Just wanted to say hello and please if you guys can help to take a decision with respect a watch that I have spotted but as I am a really naive person in the matter so I would appreciate a bit of help.

It is a bulova deep sea with a tuning fork movement, the problem is that I know very little about those movements and would like your opinion, What sort of things I have to keep in mind before buy it.....any weakness ??.....I have understood that those movement seem to have an issue with the voltage with todays batteries on the market.

If somebody could help to deepen a little bit more about it please.

Many thanks


----------



## Silver Hawk (Dec 2, 2003)

You shouldn't have any trouble with modern silver oxide batteries and the 218 calibre...it might need re-phasing if it hasn't been done before but this is part of a normal service.

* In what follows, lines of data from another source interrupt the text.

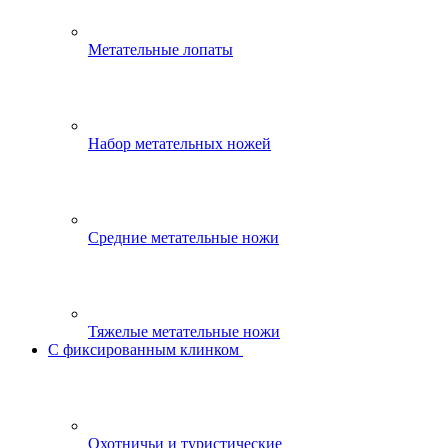
Метательные лопаты
Набор метательных ножей
Средние метательные ножи
Тяжелые метательные ножи
С фиксированным клинком
Охотничьи и туристические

Which version of the Deep Sea? If it's the one with the internal rotating bezel (below), the only issue I can think of is that the orange section (0 to 15) on this bezel can be quite faded. It should be bright orange, some have gone yellow.


----------



## Seatime (Jun 27, 2010)

Silver Hawk said:


> You shouldn't have any trouble with modern silver oxide batteries and the 218 calibre...it might need re-phasing if it hasn't been done before but this is part of a normal service.
> 
> Which version of the Deep Sea? If it's the one with the internal rotating bezel (below), the only issue I can think of is that the orange section (0 to 15) on this bezel can be quite faded. It should be bright orange, some have gone yellow.


Good day Silver,

The watch is the one below


----------



## JoT (Aug 12, 2003)

Seatime said:


> :starwars:


If your intention is to post like this to get to 50 and access to the sales forum we are onto you :wink2: you have been knocked back down to one post.


----------



## luddite (Dec 11, 2009)

Seatime, don't get on the wrong side of JoT. 

I did it once but I think I got away with it.


----------



## Silver Hawk (Dec 2, 2003)

luddite said:


> Seatime, don't get on the wrong side of JoT.
> 
> I did it once but I think I got away with it.


We've all done it...once and only once  . (don't mention the BBC and you should be safe)


----------